With Sarah Records calling it a day in 1995, Heavenly‘s last-ever release was this 1996 7″ single on Wiiija, K or Elefant depending on your earth coordinates at that point.

It’s a fine sign-off: a nice slice of quiet/loud. Space Manatee was backed by a riotous cover of The Jam‘s Art School (alongside the ace Heavenly original You Tore Me Down).

Downrange one mile, altitude three, four miles now. Velocity 2,195 feet per second

10. Billy Bragg: The Space Race Is Over

Reducing our velocity somewhat is this great track from BB’s 1996 (again with 1996) LP William Bloke – one led by a pensive, poignant lyric. Is it about the thundering pace and ill-effects of technology? Is it about being careful what you wish for? The passing of time? Or is it just about the space race being over?

‘Now that the space race is over
It’s been and it’s gone, and I’ll never get to the moon
Now that the space race is over
And I can’t help but feel we’ve all grown up too soon…’

We’re through the region of maximum dynamic pressure now

11. Pixies: The Happening

Another band with a planet-ful of space sounds, this Bossanova cut won the day. But it could have been Planet of Sound, Space (I Believe In), Motorway to Roswell... But The Happening edged it thanks to its dreamy, unusual, relentless coda.

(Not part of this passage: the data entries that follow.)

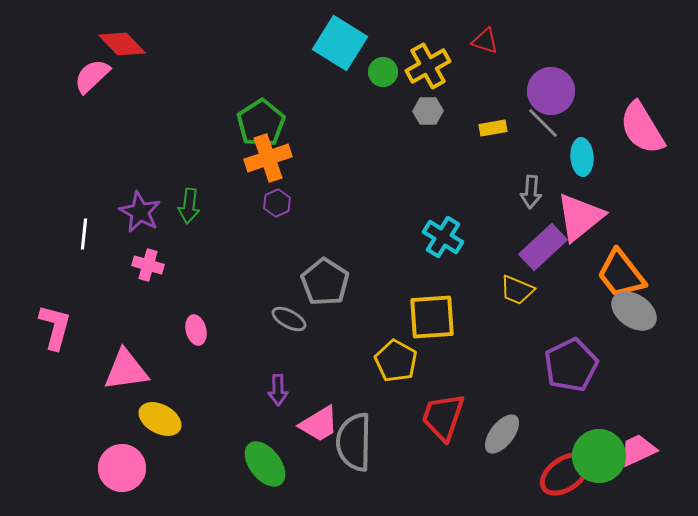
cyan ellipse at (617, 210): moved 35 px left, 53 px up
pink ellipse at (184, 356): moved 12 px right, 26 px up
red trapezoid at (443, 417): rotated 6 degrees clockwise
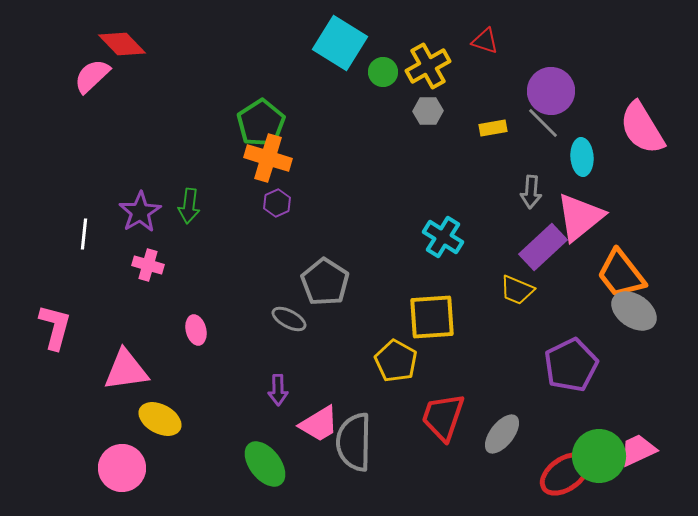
orange cross at (268, 158): rotated 36 degrees clockwise
purple star at (140, 212): rotated 12 degrees clockwise
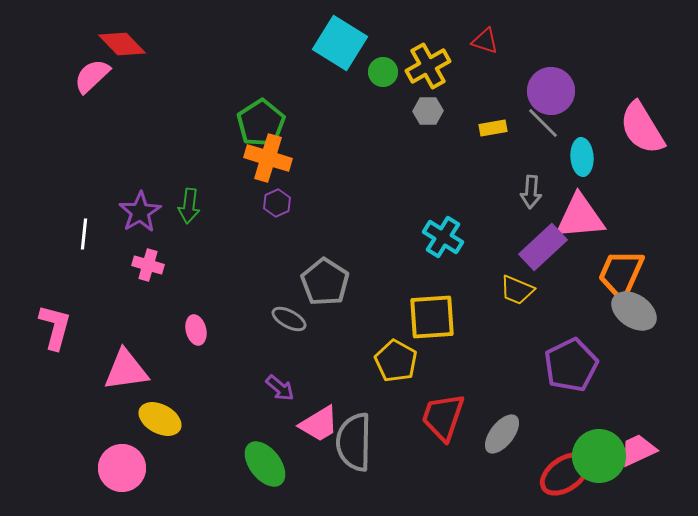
pink triangle at (580, 217): rotated 34 degrees clockwise
orange trapezoid at (621, 274): rotated 62 degrees clockwise
purple arrow at (278, 390): moved 2 px right, 2 px up; rotated 48 degrees counterclockwise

Of course, with its references to roads and the desert, and Area 51, The Happening is actually located here on Earth. That said, its haunting close could easily be the calm, stream-of-consciousness death-throes of a cast-adrift astronaut.

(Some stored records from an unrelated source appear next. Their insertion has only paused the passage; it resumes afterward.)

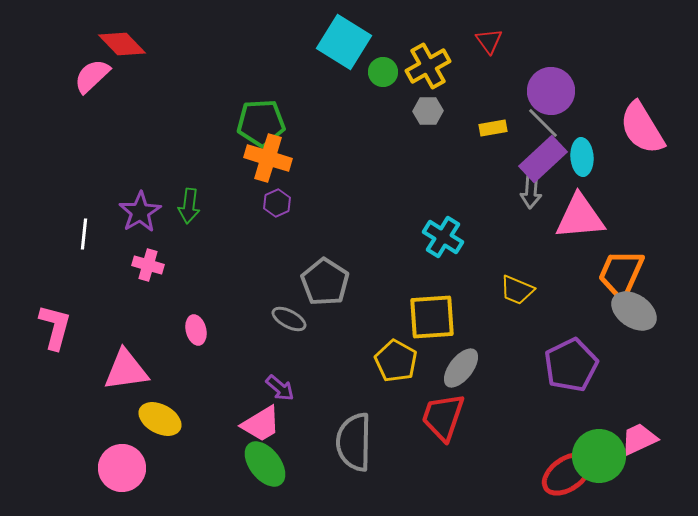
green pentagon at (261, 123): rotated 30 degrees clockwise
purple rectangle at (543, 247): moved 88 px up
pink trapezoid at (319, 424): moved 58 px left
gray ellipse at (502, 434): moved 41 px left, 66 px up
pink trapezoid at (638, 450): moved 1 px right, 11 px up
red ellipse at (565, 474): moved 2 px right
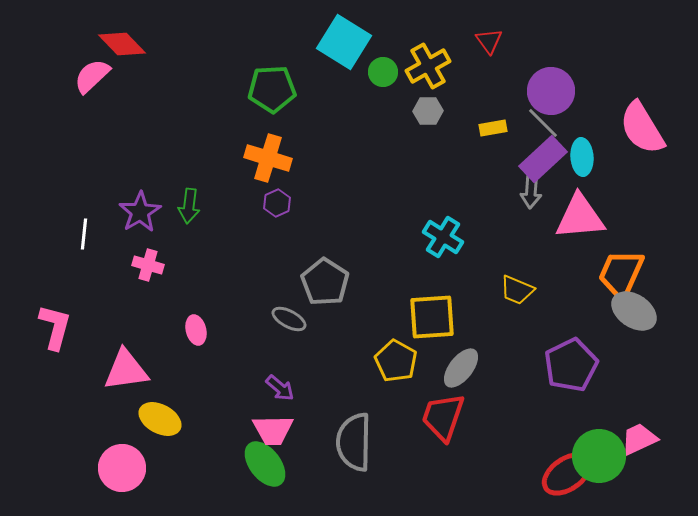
green pentagon at (261, 123): moved 11 px right, 34 px up
pink trapezoid at (261, 424): moved 12 px right, 6 px down; rotated 30 degrees clockwise
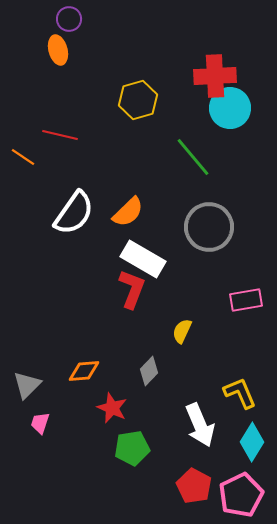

Eight miles downrange, 12 miles high, velocity 4,000 feet per second…

A big thanks to JC for agreeing to this. And I’ll leave him, as he is eminently qualified for the mission, to add a Kid Caneveral track as a bonus.

strangeways

JC adds….

genius idea for a posting, and tempting as it is to add a track as suggested, there’s just something perfect about an 11-song compilation for today. But I am going to add it to the ICA listing over on the right hand side…as #220.

Oh, and what about the specially-created artwork too……loving it!!

9 thoughts on “ELEVEN BLASTS FOR APOLLO 11

  1. You Tore Me Down is also a cover, it’s originally by The Flamin’ Groovies. (Also Wiiija has three “i”s. Quick quiz question: without looking it up, where does the name Wiiija come from?)

  2. Thank you, Alex G – this is why I’d never make it as
    an astronaut. Glad people like the post – cheers again
    to JC.

  3. I’ll never forget watching the landing in ’69. Amazing.
    Nice one, Strangeways, ‘The Happening’ is an inspired choice.

  4. A superb run of songs perfectly sequenced. When I opened the site on my PC (I still use one of those) I went immediately goosebumpy when I read the strap line to this article “A flag flying free in a vacuum…”

    Ghosts Of Americans Astronauts is what I define to be a classic song and one that I treasure. To see it is such good company brought a smile. Thank you, Strangeways.